In summary, whoever the information system was designed for it wasn't designed for the user.
Now let me look at the converse side of this situation. The one over-riding aspect of digital information systems which can redeem us of our woes is that it is absolutely adjustable and customisable. Even if you think of your office computer at the simplest level you can choose your foreground and background colour, the size and font of the print, the amount of on-screen help.
Now we need to think of more fundamental ways of designing information systems so that people can use them; some of what I am suggesting is a matter of basic design whereas some other measures will require software tools; here are some basics:
- First, there is information Design. The Government has already released a first set of Web design guidelines and is about to release a revision; but these largely relate to the way in which standard PC Web pages are set out with printed information as the prime medium; they encourage designers not to go in for fancy layouts just for the sake of it; to reduce information to its essential building blocks.

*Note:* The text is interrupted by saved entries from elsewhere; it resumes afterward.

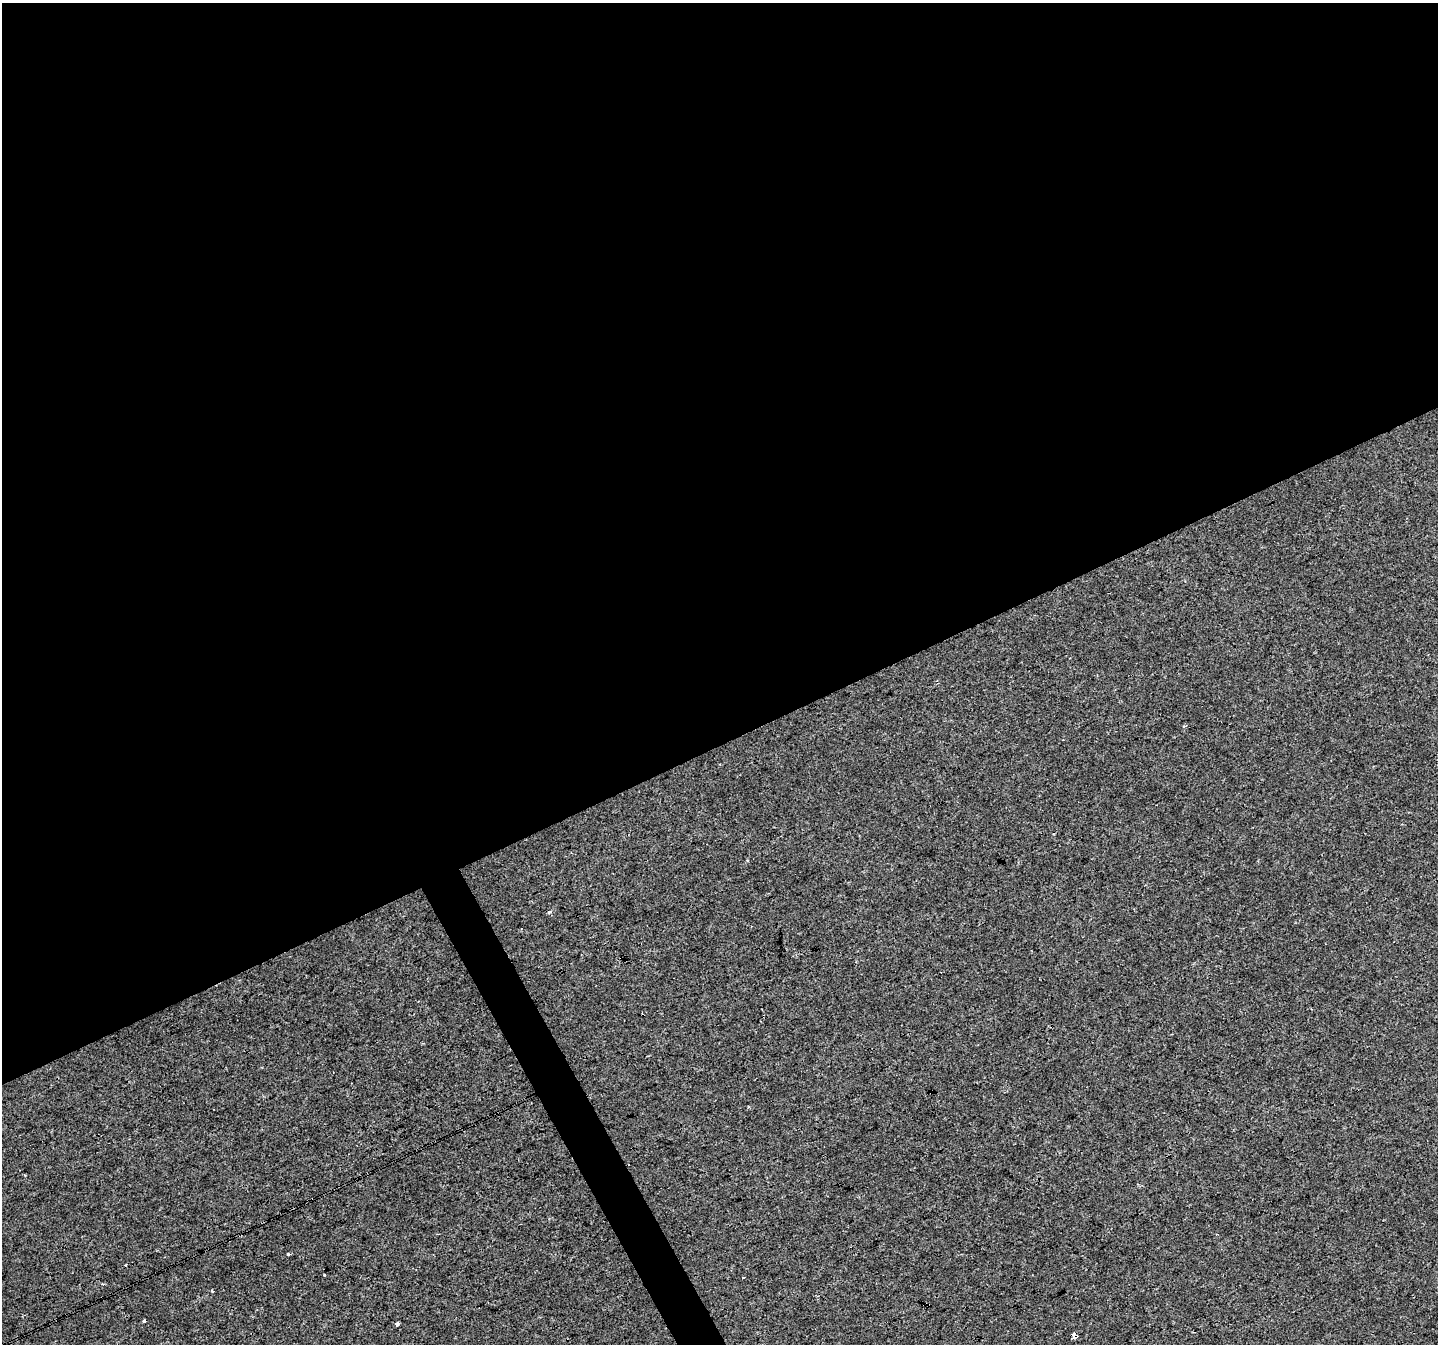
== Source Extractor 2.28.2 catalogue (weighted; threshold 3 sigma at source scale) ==
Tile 2 of 4 x 4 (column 2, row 1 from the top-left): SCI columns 1438-2873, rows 4129-5470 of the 5750 x 5629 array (HDU 1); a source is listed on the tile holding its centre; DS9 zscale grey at full resolution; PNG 1440 x 1346 px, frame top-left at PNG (2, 3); no overlay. Shown black and unused: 57% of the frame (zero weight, under 3 of 4 exposures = <1% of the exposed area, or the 3 px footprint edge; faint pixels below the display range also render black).
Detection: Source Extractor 2.28.2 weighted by HDU 2 'WHT'; one run over the whole footprint, this tile lists its part. Background 0.00784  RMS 0.0018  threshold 0.00832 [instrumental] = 3 sigma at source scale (4.5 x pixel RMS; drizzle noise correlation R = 1.50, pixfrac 1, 0.0396/0.0396 arcsec/px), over >= 5 px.
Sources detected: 12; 2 cosmic-ray / hot-pixel residue — not listed; the other 10 listed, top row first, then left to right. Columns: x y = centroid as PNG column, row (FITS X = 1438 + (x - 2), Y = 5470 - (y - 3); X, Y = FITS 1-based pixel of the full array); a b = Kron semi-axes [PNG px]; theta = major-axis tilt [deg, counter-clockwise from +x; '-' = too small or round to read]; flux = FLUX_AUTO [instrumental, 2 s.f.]
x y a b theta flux
747 860 4 3 - 0.24
549 912 4 3 - 0.53
288 1254 3 3 - 0.38
324 1275 3 3 - 0.31
743 1278 3 2 - 0.24
103 1284 4 3 - 0.18
212 1291 3 3 - 0.28
145 1320 3 3 - 0.73
397 1324 4 3 - 1.7
1073 1335 4 3 - 2000
Overlapping masked pixels (flux is a lower limit): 1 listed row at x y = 1073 1335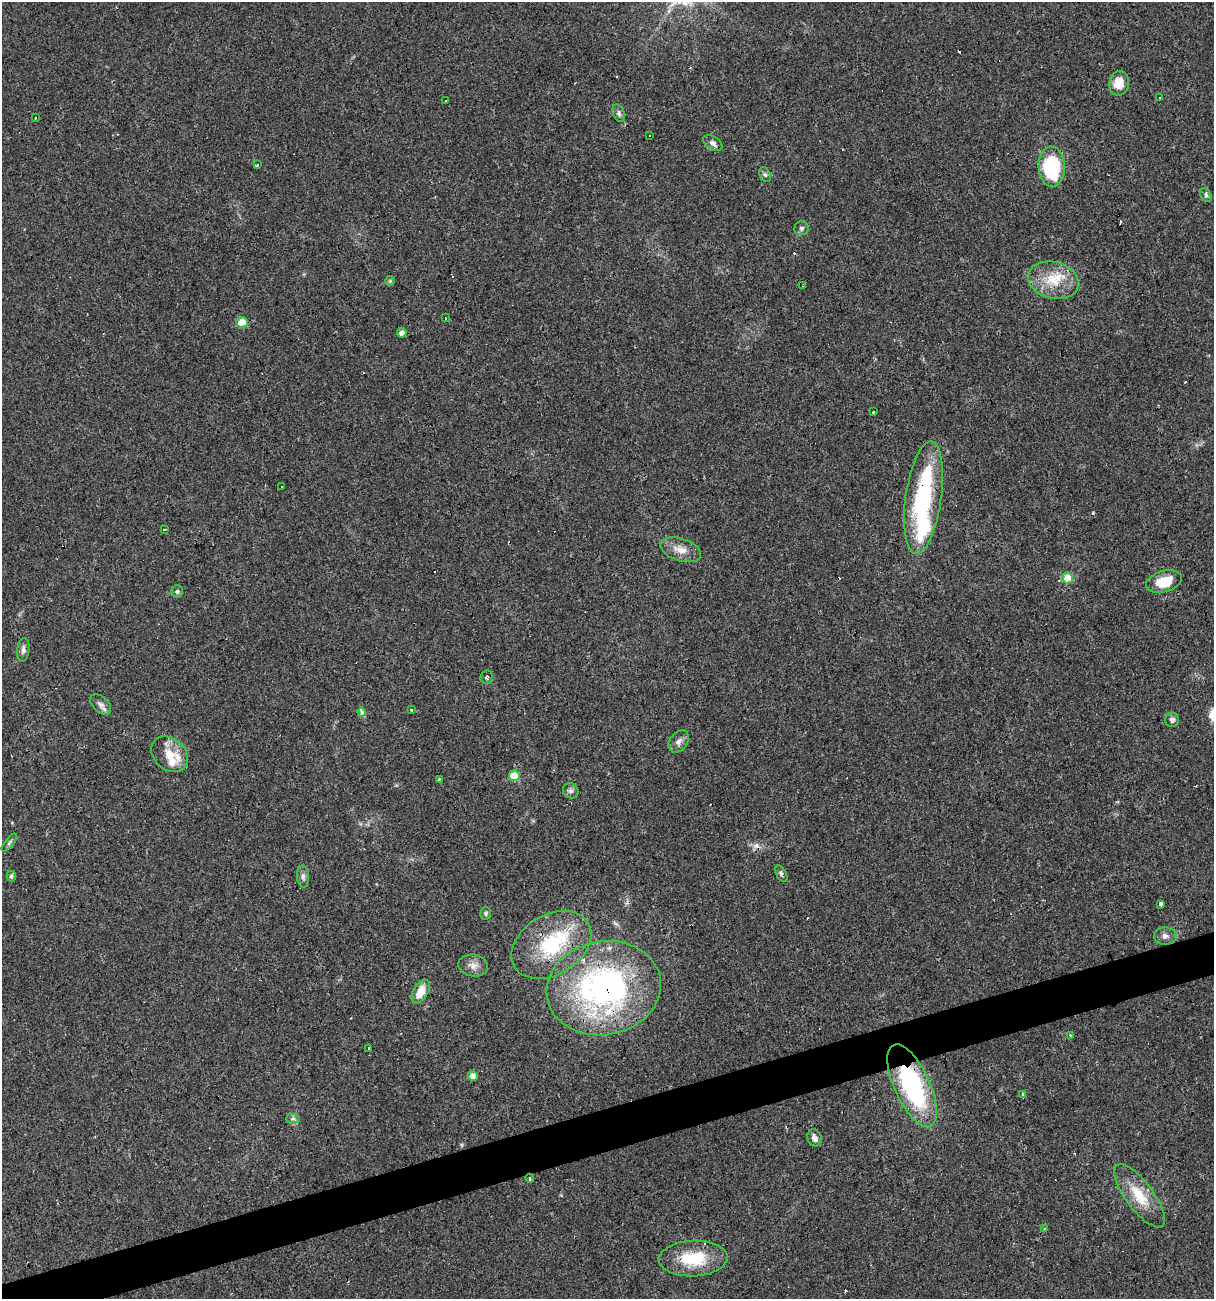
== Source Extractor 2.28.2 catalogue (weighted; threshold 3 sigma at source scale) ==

- Secondly, there is the question of the words you use. This is not really related to the Internet at all; but through no fault of yours most official forms look ass though they are designed to prevent people from getting anything out of the system. Soon it will be possible for computers automatically to simplify jargon into ordinary language but that does not excuse obscurantism.
- Thirdly, there are tools which enable computers to translate from one language into another. This is very important for people whose first language is not English; but remember that straight linguistic translation is not enough; content has to be culturally appropriate as well as linguistically accurate.
- Fourthly, people get lot in computer information systems and need to find their way back to the start, as in the Monopoly instruction "Return to Go".
- Fifthly, and this is obvious but usually totally ignored, a computer screen with options should limit itself to nine or less so that the screen array can be tied up with the telephone system.
- Finally, All information systems should be tested on a cross section of users.
This is not a comprehensive set of rules but it does give you an idea of what you can do to decrease information system exclusion.
I want to end with a plea to everyone in the public sector. For the past four years I have been trying to get central government to adopt a unified approach to this problem so that public sector information systems have a common standard, a common look and feel. this is not to say that different Departments will not say different things in different ways but users don't want steep learning curves every time they fill in a form or look up a piece of information. the same goes for local government; you can stay local while adopting common standards. this saves the customer time and it saves you money.
Finally, forget the PC and its complexities when you think of what you are getting ready for; think of people with digital televisions with remote controllers that double up as mobile phones; think of mobile phones that double up as televisions. You may run the system but I have paid for it and if I've paid for it I want to be part of it. You can't collect universal taxes and provide systems that shut out half of the population. Access to information isn't a matter of making concessions, nor is it simply a matter of social policy; in the information age, access to information is a civil right.